There is no doubt that this pandemic has affected all Australians. All Australians have been doing it tough, but it has been young Australians that, in many ways, have felt the significant brunt of the lockdowns and the things that we’ve had to do to keep our community safe. There have been both short-and long-term impacts on their economic security but also their way of life, which has been disrupted. When I have talked to young people around this country, and I have had ongoing Zoom conferences around this country with young people, they talk about a number of issues, but are very clear that they’re all interconnected. Young people are seeing the connection between their mental health and their economic insecurity. The disruption to their lives is interconnected. What they have been calling for, and rightly so, is a coordinated, holistic response from government. We are more than seven months into the crisis and, unfortunately, this government has provided no holistic plan to support young people through this difficult time, to help build their futures for the long term and to give them hope.
It is disappointing that the minister for youth has been completely silent. We haven’t even seen a press release since the budget, talking about young people and making sure young people’s voices are heard. When we look at some of the challenges, we see that young people held 15 per cent of all jobs in March but accounted for around 40 per cent of the job losses. One in three young Australians are now without a job or in need of more hours. The longer this goes on the more it will hurt these young people. Fifty-one per cent of young people feel their mental health has worsened and 53 per cent feel their study has been negatively affected, according to headspace data. There is some extraordinary strain and they aren’t getting the support they need. Forty-four per cent of young people living out of home could not make rent or mortgage repayments in May, according to ANU data. One reason is that 26 per cent of workers are casual and with less than 12 months service, making them ineligible for JobKeeper. Many of these young people missed out, and this is compared to 6.5 per cent of all other age groups. This has meant that those aged 18 to 24 were also more likely to make early super withdrawals. According to ME Bank, 30 per cent of young people have done so, compared to the population average of eight per cent.
It’s hard to overstate the long-term challenges that young people will face. This generation, unfortunately, may well have the odds stacked against them. They will try to enter the workforce and the housing market, and they will recommence or commence education in the midst of a recession for the first time in 30 years. This has long-term impacts. A Productivity Commission report found that those entering the workforce during a weak labour market are offered lower starting wages and young workers are pushed to take part-time work and roles for which they do not use their qualifications.

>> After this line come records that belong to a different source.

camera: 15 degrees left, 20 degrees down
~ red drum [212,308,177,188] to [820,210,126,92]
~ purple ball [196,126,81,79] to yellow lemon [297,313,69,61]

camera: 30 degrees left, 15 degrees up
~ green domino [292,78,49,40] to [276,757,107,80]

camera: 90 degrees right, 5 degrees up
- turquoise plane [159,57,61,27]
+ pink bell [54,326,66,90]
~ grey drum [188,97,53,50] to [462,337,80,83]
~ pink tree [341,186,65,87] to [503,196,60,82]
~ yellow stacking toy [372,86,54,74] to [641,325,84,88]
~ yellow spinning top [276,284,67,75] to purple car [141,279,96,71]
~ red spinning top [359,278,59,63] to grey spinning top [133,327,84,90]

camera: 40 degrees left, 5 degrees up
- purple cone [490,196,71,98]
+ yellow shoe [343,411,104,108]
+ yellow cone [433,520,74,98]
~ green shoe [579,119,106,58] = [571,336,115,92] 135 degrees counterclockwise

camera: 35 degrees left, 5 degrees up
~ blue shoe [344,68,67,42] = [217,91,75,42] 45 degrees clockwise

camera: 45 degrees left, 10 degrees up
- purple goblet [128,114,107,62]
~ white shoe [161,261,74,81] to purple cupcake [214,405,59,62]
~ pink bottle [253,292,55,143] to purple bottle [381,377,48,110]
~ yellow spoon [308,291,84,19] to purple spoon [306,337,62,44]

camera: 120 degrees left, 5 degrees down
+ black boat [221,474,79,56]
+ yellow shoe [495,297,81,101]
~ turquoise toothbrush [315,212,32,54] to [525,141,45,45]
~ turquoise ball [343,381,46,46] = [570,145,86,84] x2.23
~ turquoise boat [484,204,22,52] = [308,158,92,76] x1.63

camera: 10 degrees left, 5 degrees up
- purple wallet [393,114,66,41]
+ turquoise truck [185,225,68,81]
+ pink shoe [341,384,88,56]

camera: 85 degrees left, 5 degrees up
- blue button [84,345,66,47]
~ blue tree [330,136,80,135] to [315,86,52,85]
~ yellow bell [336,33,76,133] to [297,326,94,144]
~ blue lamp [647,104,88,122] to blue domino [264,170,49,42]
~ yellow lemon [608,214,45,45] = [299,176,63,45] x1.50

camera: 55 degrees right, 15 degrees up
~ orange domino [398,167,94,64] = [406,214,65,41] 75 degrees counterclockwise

Modelling by Ernst & Young found that this meant that 21-year-olds are likely to miss out on up to $32,000 of income over 10 years. This was in the wake of the GFC and, of course, we are now seeing the challenges of the current recession.
We need to act urgently. Unfortunately, we need more than the marketing slogans and short-term measures that the Morrison government has been offering. The government’s hiring credit subsidy scheme is not really a plan for the long term. While it may help some young people in the short term, it is not a long-term plan. We need a youth recovery strategy that’s a comprehensive analysis of how policy areas interact and impact young people and we need a clear plan of what needs to be done by government to get young people through the COVID recession and the many years that lie ahead.
What young people need now is hope. This government and the minister for youth are not providing that. I call on the minister to deliver a youth recovery strategy, because that’s what young people want.
The DEPUTY SPEAKER (Mr Rick Wilson): Is there a seconder for the motion?
Dr Freelander: I second the motion and reserve my right to speak.